Even though the US, Japan, Korea, and China were latecomers to the global
proliferation of FTAs, they are currently aggressively pursuing FTAs. There are,
however, many obstacles and barriers to economic integration in the Asia-Pacific
region, including huge gaps in economic development and economic scale,
differences in domestic political systems and industrial structure, cultural disparities,
etc. As is evident from the fierce political opposition to and reactions against the
US-Korea FTA negotiations, the real obstacles to FTAs in the Asia-Pacific region
are not geopolitical, cultural, economic or historical, but rather domestic, namely,
domestic conflicts stemming from the fierce political reaction of “the losers.”

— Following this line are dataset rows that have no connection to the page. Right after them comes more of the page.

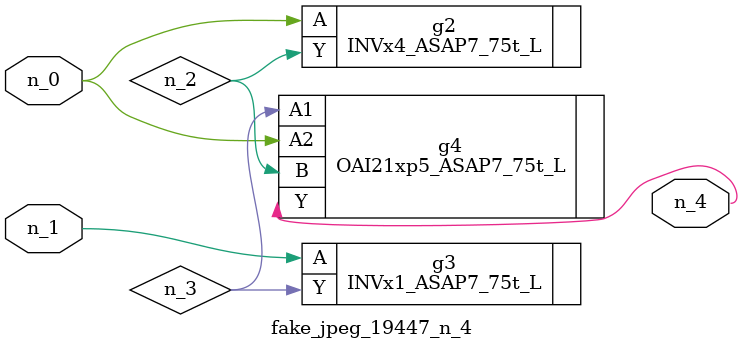
<source format=v>
module fake_jpeg_19447_n_4 (n_0, n_1, n_4);

input n_0;
input n_1;

output n_4;

wire n_3;
wire n_2;

INVx4_ASAP7_75t_L g2 ( 
.A(n_0),
.Y(n_2)
);

INVx1_ASAP7_75t_L g3 ( 
.A(n_1),
.Y(n_3)
);

OAI21xp5_ASAP7_75t_L g4 ( 
.A1(n_3),
.A2(n_0),
.B(n_2),
.Y(n_4)
);


endmodule
</source>
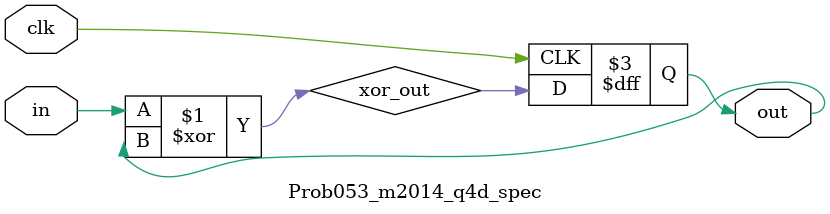
<source format=v>
module Prob053_m2014_q4d_spec(input [0:0] clk, input [0:0] in, output reg [0:0] out);
  wire xor_out;
  
  assign xor_out = in[0] ^ out[0]; // XOR operation
  
  always @(posedge clk[0]) begin
    out[0] <= xor_out; // D flip-flop captures xor_out on positive edge of clk
  end
  
endmodule

</source>
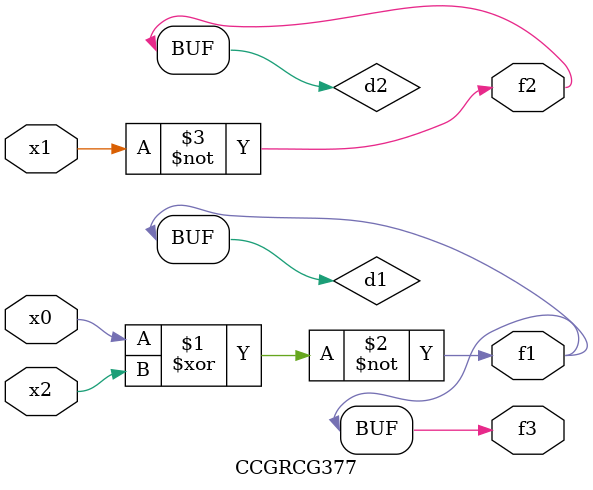
<source format=v>
module CCGRCG377(
	input x0, x1, x2,
	output f1, f2, f3
);

	wire d1, d2, d3;

	xnor (d1, x0, x2);
	nand (d2, x1);
	nor (d3, x1, x2);
	assign f1 = d1;
	assign f2 = d2;
	assign f3 = d1;
endmodule

</source>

Therefore, this paper analyzes the domestic conflicts that arise in FTA
negotiations in the Asia-Pacific region. The paper introduces Putnam’s “two-level
game model” as a theoretic framework for domestic conflict in FTA negotiations
and presents two case studies: the Korea-Chile FTA and NAFTA. It then draws
lessons from the Korean and US experiences. The results of the Korea-Chile FTA
case study indicate that Putnam’s four determinants run counter to the smooth
creation of an FTA, making a level II game extremely difficult. These determinants
are: the heterogeneous nature of the FTA negotiation context (creation of winners
and losers in a national economy); asymmetric political reactions (free-riding
winners and fiercely opposing losers); excessively sensitive political FTA issues; and
weak political leadership. The lessons from NAFTA highlight the particular
importance of political leadership in concluding FTAs. As President Clinton’s
leadership in the NAFTA ratification process shows, effective political leadership
can overcome political resistance and lead to a national consensus on an FTA that
allows its successful conclusion.

This paper suggests four policies for the three major Northeast Asian
countries and the US that effectively address domestic conflicts arising from FTAs:
strong political leadership, international leadership of the big three (the US, Japan,
and China) that are engaged in a hegemony game, pursuit of mid-level FTAs, and
sustainable and comprehensive domestic foundations addressing the concerns of the
losers. The most important policy recommendation, however, is to pursue mid-level
FTAs as the second-best option among the US, Japan, China, and Korea--where
strong domestic opposition to market opening is expected. Finally this study
suggests that successful conclusion of the 2006-2007 US-Korea FTA negotiations in
the form of a mid-level FTA would encourage competitive liberalization in the
region that could facilitate the Japan-Korea FTA and the China-Korea FTA as well
as the US-Japan FTA. This proliferation of FTAs among the four major countries
would act as an icebreaker for the effective economic integration in the Asia-Pacific
region, eventually moving towards a APEC-wide Free Trade Area proposed by US
President Bush at the 2006 APEC Summit Meeting.